Aggregation and Cluster Search
==============================

Use aggregation when you want PyAR to build and screen low-energy structures
from one or more molecular fragments. This is the main task for noncovalent
complexes, molecular clusters, weakly bound assemblies, and formula-based
structure generation.

Typical chemistry questions
---------------------------

Aggregation is useful when you want to ask questions such as:

* What are plausible low-energy structures of a molecular dimer or cluster?
* How can two or more fragments pack through hydrogen bonding, dispersion, or
  ion-pairing interactions?
* Which structures should be selected for a later xTB, ORCA, Gaussian, or ML
  refinement?
* Can I generate candidate structures from a formula before doing expensive
  calculations?

Basic commands
--------------

Aggregate two one-atom fragments:

.. code-block:: bash

   pyar-cli aggregate C H -as 1 4 -N 8
   pyar-cli -a C H -as 1 4 -N 8

Generate trial structures directly from a formula:

.. code-block:: bash

   pyar-cli --aggregate --formula C5H4 -N 8

Run a fragment-cluster search with a backend optimizer:

.. code-block:: bash

   pyar-cli -s water.xyz water.xyz --software xtb -ss 10 -N 16 -c 0 0 -m 1 1

How to think about the output
-----------------------------

For most chemistry users, the important outputs are the selected structures
and their energies. PyAR removes near-duplicates and keeps a smaller set of
candidate geometries for inspection or higher-level refinement.

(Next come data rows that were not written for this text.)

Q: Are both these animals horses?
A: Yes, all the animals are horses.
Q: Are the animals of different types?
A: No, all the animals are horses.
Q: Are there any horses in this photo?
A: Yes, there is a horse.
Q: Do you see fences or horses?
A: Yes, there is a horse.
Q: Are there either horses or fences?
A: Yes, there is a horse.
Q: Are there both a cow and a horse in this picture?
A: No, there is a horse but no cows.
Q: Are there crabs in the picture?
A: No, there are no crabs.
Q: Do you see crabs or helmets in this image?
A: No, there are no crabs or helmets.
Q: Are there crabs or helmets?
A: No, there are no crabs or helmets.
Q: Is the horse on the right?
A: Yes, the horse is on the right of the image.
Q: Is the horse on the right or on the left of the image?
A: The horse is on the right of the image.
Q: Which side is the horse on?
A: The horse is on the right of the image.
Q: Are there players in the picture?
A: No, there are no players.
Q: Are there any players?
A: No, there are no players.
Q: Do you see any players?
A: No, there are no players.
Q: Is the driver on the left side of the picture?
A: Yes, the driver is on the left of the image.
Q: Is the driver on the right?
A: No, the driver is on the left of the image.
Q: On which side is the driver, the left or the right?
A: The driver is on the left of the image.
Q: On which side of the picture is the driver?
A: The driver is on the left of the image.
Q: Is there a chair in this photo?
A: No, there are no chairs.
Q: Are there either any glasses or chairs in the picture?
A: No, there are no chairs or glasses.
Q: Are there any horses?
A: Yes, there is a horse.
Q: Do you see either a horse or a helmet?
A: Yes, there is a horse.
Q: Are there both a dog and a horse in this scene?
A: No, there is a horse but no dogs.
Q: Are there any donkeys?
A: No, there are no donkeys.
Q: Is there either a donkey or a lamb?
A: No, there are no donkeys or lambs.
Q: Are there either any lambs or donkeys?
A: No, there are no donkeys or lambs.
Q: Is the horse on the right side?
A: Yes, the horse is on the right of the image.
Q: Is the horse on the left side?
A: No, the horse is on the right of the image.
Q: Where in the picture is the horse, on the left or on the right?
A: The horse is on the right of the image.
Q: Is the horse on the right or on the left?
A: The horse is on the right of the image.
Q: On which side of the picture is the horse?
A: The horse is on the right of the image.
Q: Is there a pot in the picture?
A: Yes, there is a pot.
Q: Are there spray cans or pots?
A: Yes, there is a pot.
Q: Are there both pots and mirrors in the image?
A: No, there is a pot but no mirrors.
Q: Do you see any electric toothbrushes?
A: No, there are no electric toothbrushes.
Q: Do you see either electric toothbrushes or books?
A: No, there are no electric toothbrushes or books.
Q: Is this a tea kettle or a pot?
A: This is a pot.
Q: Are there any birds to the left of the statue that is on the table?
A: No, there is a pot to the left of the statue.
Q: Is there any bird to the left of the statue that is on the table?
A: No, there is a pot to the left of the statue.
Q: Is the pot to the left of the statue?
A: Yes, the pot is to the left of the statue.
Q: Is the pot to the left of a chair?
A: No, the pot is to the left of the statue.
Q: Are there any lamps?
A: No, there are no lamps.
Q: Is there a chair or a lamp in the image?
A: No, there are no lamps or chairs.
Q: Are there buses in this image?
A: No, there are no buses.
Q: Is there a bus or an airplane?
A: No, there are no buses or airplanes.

A typical aggregation run creates a directory structure like:

.. code-block:: text

   aggregates/
     state.json
     ag_.../
       selected/
     selected/
       stoichiometry_.../

Useful files to inspect:

* ``aggregates/state.json`` records the request, restart state, and provenance.
* ``selected/`` contains the selected candidate structures.
* Energy-table output helps rank structures by relative energy.

Restart behaviour
-----------------

Aggregation restart state is stored as readable JSON. Re-running an
interrupted aggregation with the same request resumes unfinished pathways while
reusing existing step outputs. Older ``pyar.log`` pathway markers are imported
once into JSON state when a legacy ``aggregates/`` calculation is resumed.

Next steps
----------

After an aggregation run, common follow-up steps are:

* run ``pyar-energy-table`` on selected structures
* cluster or deduplicate the final candidates
* refine selected structures with a higher-level backend
* use selected aggregates as input for reaction, solvation, or external DFT
  calculations